Il aurait pu se contenter d’être le phénomène ciné de ces dernières années, entre performances habitées, charisme débraillé et gouaille reconnaissable entre mille. Mais Raphaël Quenard a cette manie - qu’ont parfois les artistes - de sortir du cadre. Le voici romancier. Et avec Clamser à Tataouine, paru chez Flammarion, l’acteur signe un premier livre aussi singulier que dérangeant, où l’humour noir sert de fil rouge à une plongée dans les abysses d’un esprit malade.
UN ROAD-TRIP MENTAL EN TERRITOIRE SOCIOPATHE
Son personnage ? Un marginal déphasé, à la fois looser magnifique et sociopathe candide, qui, après une tentative de suicide ratée, décide de punir la société à sa manière : en tuant des femmes, symboles, selon lui, de toutes les strates sociales. Sombre ? Évidemment. Glaçant ? Aussi. Mais ce qui frappe surtout, c’est la manière. Le style. Raphaël Quenard manie les mots comme il manie les regards caméra : sans filtre, sans détour, avec une verve incisive et jubilatoire.
PORTRAIT D’UN MONSTRE... OU D’UN MIROIR ?

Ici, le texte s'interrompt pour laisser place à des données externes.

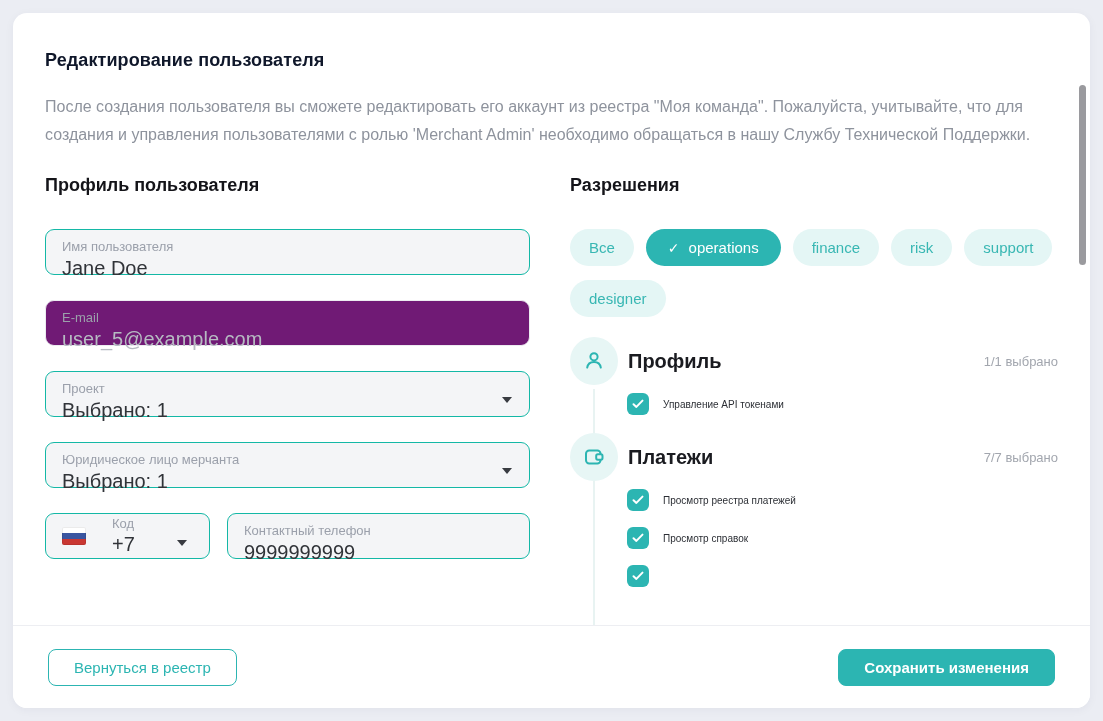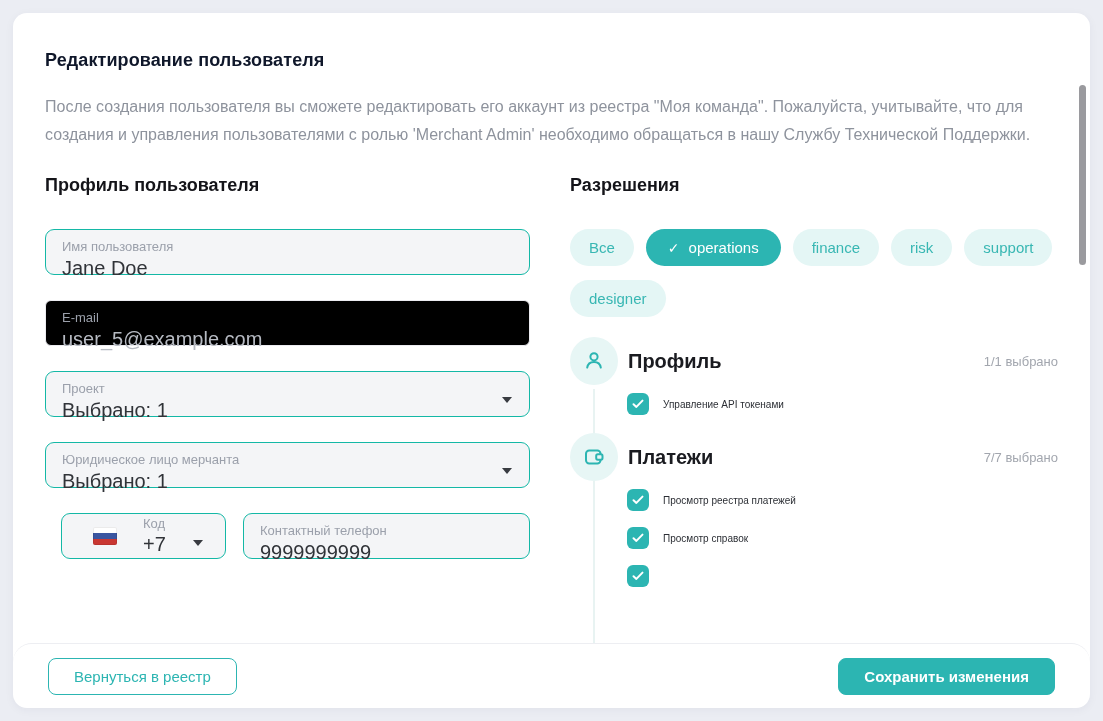--- a/index.html
+++ b/index.html
@@ -53,31 +53,31 @@
     background: #f4f5f7;
     border: 1px solid #14b8a6;
     border-radius: 9px;
     height: 46px;
     padding: 9px 16px 0;
     margin-bottom: 25px;
   }
   .field-label { font-size: 13px; color: #9ba0ab; margin-bottom: 3px; }
   .field-value { font-size: 20px; color: #303338; }
   .field-value.placeholder { color: #b6bac2; }
-  .field.field-white { background: #000000; border-color: #ececf1; border-radius: 6px; }
+  .field.field-white { background: #701a75; border-color: #ececf1; }
   .caret {
     position: absolute;
     right: 17px; top: 25px;
     width: 0; height: 0;
     border-left: 5px solid transparent;
     border-right: 5px solid transparent;
     border-top: 6px solid #383b41;
   }
   .phone-row { display: flex; gap: 17px; }
-  .code-field { width: 165px; flex: none; display: flex; align-items: center; padding: 0 31px; margin-bottom: 0; margin-left: 16px; }
+  .code-field { width: 165px; flex: none; display: flex; align-items: center; padding: 0 16px; margin-bottom: 0; }
   .code-field .caret { top: 26px; right: 22px; }
   .code-text { margin-left: 26px; }
   .code-text .field-label { margin-bottom: 2px; }
   .flag {
     width: 24px; height: 18px; flex: none;
     border-radius: 2px;
     background: linear-gradient(to bottom, #ffffff 0 33.4%, #3a55a0 33.4% 66.7%, #c93732 66.7% 100%);
     box-shadow: 0 0 0 1px rgba(0,0,0,0.08) inset;
   }
   .phone-field { flex: 1; margin-bottom: 0; }
@@ -127,28 +127,27 @@
     width: 22px; height: 22px; flex: none;
     border-radius: 6px;
     background: #2cb5b2;
     display: flex; align-items: center; justify-content: center;
   }
   .perm-label { margin-left: 14px; font-size: 10px; color: #2c2f35; }
   
   .card-footer {
     position: absolute;
     left: 0; right: 0; bottom: 0;
-    height: 65px;
+    height: 83px;
     background: #ffffff;
     border-top: 1px solid #edeef2;
     display: flex;
     align-items: center;
     justify-content: space-between;
     padding: 0 35px;
-    border-radius: 19px;
   }
   .btn {
     font-family: inherit;
     font-size: 15px;
     height: 37px;
     padding: 0 25px;
     border-radius: 8px;
     cursor: pointer;
   }
   .btn-outline {

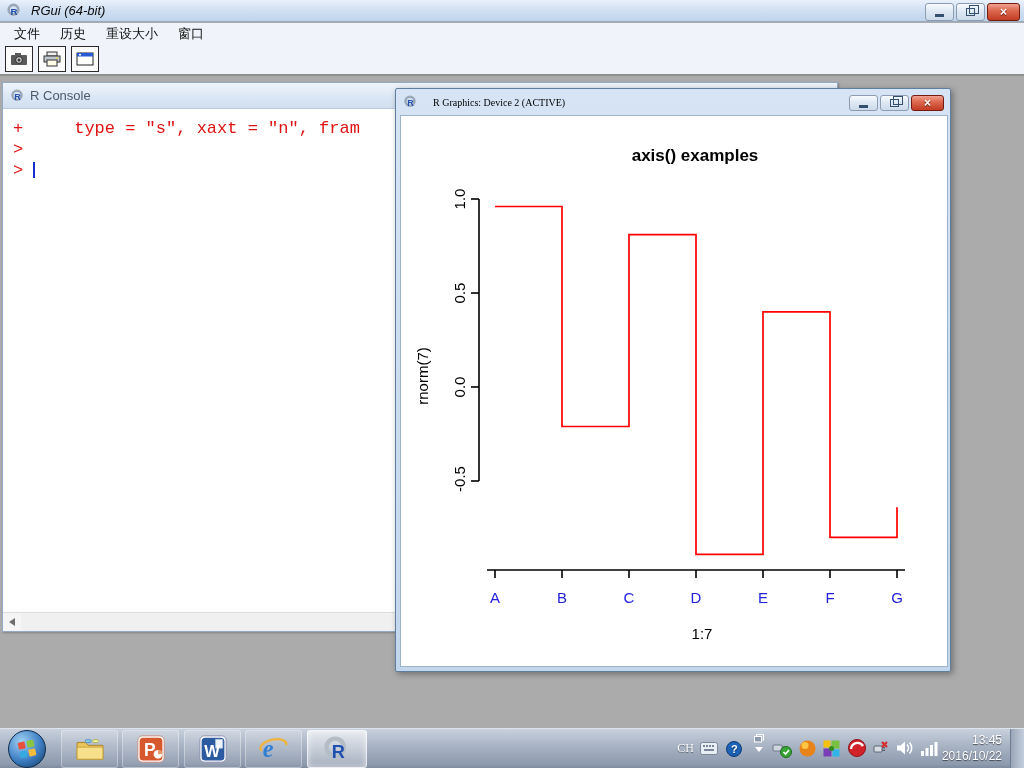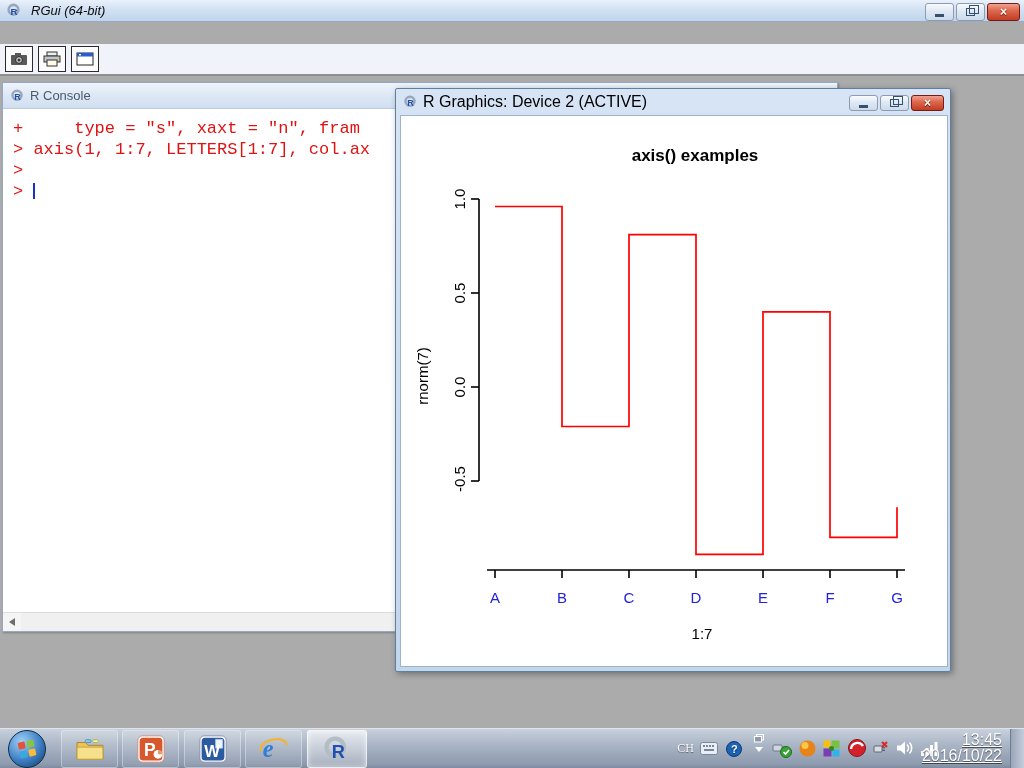--- a/index.html
+++ b/index.html
@@ -44,21 +44,21 @@
   .caret { display:inline-block; width:2px; height:16px; background:#1530cc; vertical-align:-3px; }
   .hscroll { position:absolute; left:0; bottom:0; right:0; height:19px; background:#f0f0f0; border-top:1px solid #dcdcdc; }
   .hscroll .arr { position:absolute; left:0; top:0; width:18px; height:18px; background:#f5f5f5; display:flex; align-items:center; justify-content:center; }
   .tri-left { width:0; height:0; border-top:4px solid transparent; border-bottom:4px solid transparent; border-right:6px solid #6e6e6e; }
 
   
   .gfx-win { position:absolute; left:395px; top:12px; width:556px; height:584px;
     background:linear-gradient(#d6e4f5,#c2d6ec); border:1px solid #5f7f9e; border-radius:2px;
     box-shadow:2px 2px 6px rgba(0,0,0,0.35); }
   .gfx-title { height:26px; display:flex; align-items:center; padding-left:7px; }
-  .gfx-title .t { font-size:16px; color:#000; margin-left:6px; }
+  .gfx-title .t { font-size:10px; color:#000; margin-left:16px;font-family:Liberation Serif, serif; }
   .gfx-btns { position:absolute; right:6px; top:6px; display:flex; gap:2px; }
   .gfx-btns .wbtn { height:16px; }
   .canvas { position:absolute; left:4px; top:26px; width:548px; height:552px; background:#fff; border:1px solid #9db3ca; }
   .canvas svg { position:absolute; left:0; top:0; }
   .plot-title { position:absolute; font-size:17px; font-weight:bold; color:#000; transform:translateX(-50%); white-space:nowrap; }
   .ytick { position:absolute; transform:translate(-50%,-50%) rotate(-90deg); font-size:15px; white-space:nowrap; }
   .ylab  { position:absolute; transform:translate(-50%,-50%) rotate(-90deg); font-size:15px; white-space:nowrap; }
   .xtick { position:absolute; transform:translateX(-50%); font-size:15px; color:#2222dd; }
   .xlab  { position:absolute; transform:translateX(-50%); font-size:15px; }
 
@@ -69,22 +69,22 @@
   .orb { position:absolute; left:8px; top:1px; width:38px; height:38px; border-radius:50%;
     background:radial-gradient(circle at 35% 30%, #9fd1f5, #3d7dc2 55%, #12395f); border:1px solid #0e2c4c;
     display:flex; align-items:center; justify-content:center; }
   .tb-btn { position:absolute; top:1px; width:57px; height:38px; border:1px solid rgba(255,255,255,0.35);
     border-radius:3px; background:linear-gradient(rgba(255,255,255,0.18),rgba(255,255,255,0.05));
     display:flex; align-items:center; justify-content:center; }
   .tb-btn.active { background:linear-gradient(rgba(255,255,255,0.55),rgba(255,255,255,0.22));
     border-color:rgba(255,255,255,0.7); box-shadow:inset 0 0 6px rgba(255,255,255,0.6); }
   .tray { position:absolute; right:0; top:0; height:40px; }
   .tray-item { position:absolute; top:12px; color:#fff; font-size:12px; text-shadow:0 1px 1px rgba(0,0,0,0.5); }
-  .clock { position:absolute; right:22px; top:3px; text-align:right; color:#fff; font-size:16px;
-    line-height:16px; text-shadow:0 1px 1px rgba(0,0,0,0.55); white-space:nowrap;text-decoration:underline; }
+  .clock { position:absolute; right:22px; top:3px; text-align:right; color:#fff; font-size:12px;
+    line-height:16px; text-shadow:0 1px 1px rgba(0,0,0,0.55); white-space:nowrap; }
   .showdesk { position:absolute; right:0; top:0; width:14px; height:40px;
     background:linear-gradient(90deg,#9aa6b8,#c3cddb); border-left:1px solid #6f7d92; }
 </style>
 </head>
 <body>
 
 <div class="screen">
 
   <div class="titlebar">
     <svg width="15" height="15" viewBox="0 0 20 20">
@@ -98,20 +98,26 @@
         </div>
       <div class="wbtn">
           <div class="glyph-restore"></div>
         </div>
       <div class="wbtn close">
           <span class="x">×</span>
         </div>
     </div>
   </div>
 
+  <div class="menubar">
+    <span>文件</span>
+    <span>历史</span>
+    <span>重设大小</span>
+    <span>窗口</span>
+  </div>
 
   <div class="toolbar">
     <div class="tbtn">
       <svg width="18" height="14" viewBox="0 0 18 14">
         <rect x="1" y="3" width="16" height="10" rx="1" fill="#5a5a5a"></rect>
         <rect x="5" y="1" width="6" height="3" fill="#5a5a5a"></rect>
         <circle cx="9" cy="8" r="3.4" fill="#cfcfcf" stroke="#222"></circle>
         <circle cx="9" cy="8" r="1.5" fill="#333"></circle>
       </svg>
     </div>
@@ -136,21 +142,21 @@
 
     <div class="console-win">
       <div class="console-title">
         <svg width="14" height="14" viewBox="0 0 20 20">
           <circle cx="10" cy="9" r="6.5" fill="none" stroke="#9aa7b8" stroke-width="3.4"></circle>
           <text x="6" y="16" fill="#1f4faa" font-size="13" font-weight="bold" font-family="Liberation Sans, sans-serif">R</text>
         </svg>
         <span class="t">R Console</span>
       </div>
       <div class="console-body">
-        <div class="console-text" style="color: rgb(224, 18, 18);"><div>+     type = "s", xaxt = "n", fram</div><div>&gt; axis(1, 1:7, LETTERS[1:7], col.ax</div><div>&gt;</div><div><span>&gt; </span><span class="caret" style="background: rgb(21, 48, 204);"></span></div></div>
+        <div class="console-text" style="color: rgb(224, 18, 18);"><div>+     type = "s", xaxt = "n", fram</div><div>&gt;</div><div><span>&gt; </span><span class="caret" style="background: rgb(21, 48, 204);"></span></div></div>
       </div>
       <div class="hscroll">
         <div class="arr">
             <div class="tri-left"></div>
           </div>
       </div>
     </div>
 
     <div class="gfx-win">
       <div class="gfx-title">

À travers cette voix intérieure qui évoque autant les confessions d’un tueur que les pamphlets d’un révolté, Clamser à Tataouine interroge nos propres zones d’ombre. Le protagoniste - jamais héroïque, toujours dérangeant - devient un révélateur de nos failles collectives, tout en se livrant à un inventaire féroce et absurde de la comédie sociale.
UNE LITTÉRATURE HABITÉE, ENTRE BURLESQUE ET BRUTALITÉ
Ce n’est pas un roman policier. Ce n’est pas un thriller. Ce n’est pas non plus une autofiction. C’est un ovni littéraire, un monologue de l’excès, où les mots sont tordus, mordus, arrachés à la norme pour mieux faire surgir l’humanité là où on ne l’attend pas. Entre digressions absurdes et éclairs de lucidité crue, Quenard signe un texte où l’on rit jaune, souvent, et où l’on s’interroge, toujours.
UN PREMIER ROMAN COUP DE POING (OU SCALPEL)
Ceux qui connaissent l’acteur retrouveront sa signature : l’irrévérence, l’audace, le refus de la tiédeur. Ceux qui le découvrent en écrivain seront peut-être déconcertés, mais rarement indifférents. Clamser à Tataouine, c’est la littérature comme terrain d’exploration de toutes les transgressions, un cri grinçant qui traverse les pages sans jamais chercher à plaire.
Une chose est sûre : ce « Tataouine » imaginaire, où le grotesque flirte avec la tragédie, mérite le détour. À condition d’avoir le cœur bien accroché... et l’esprit ouvert.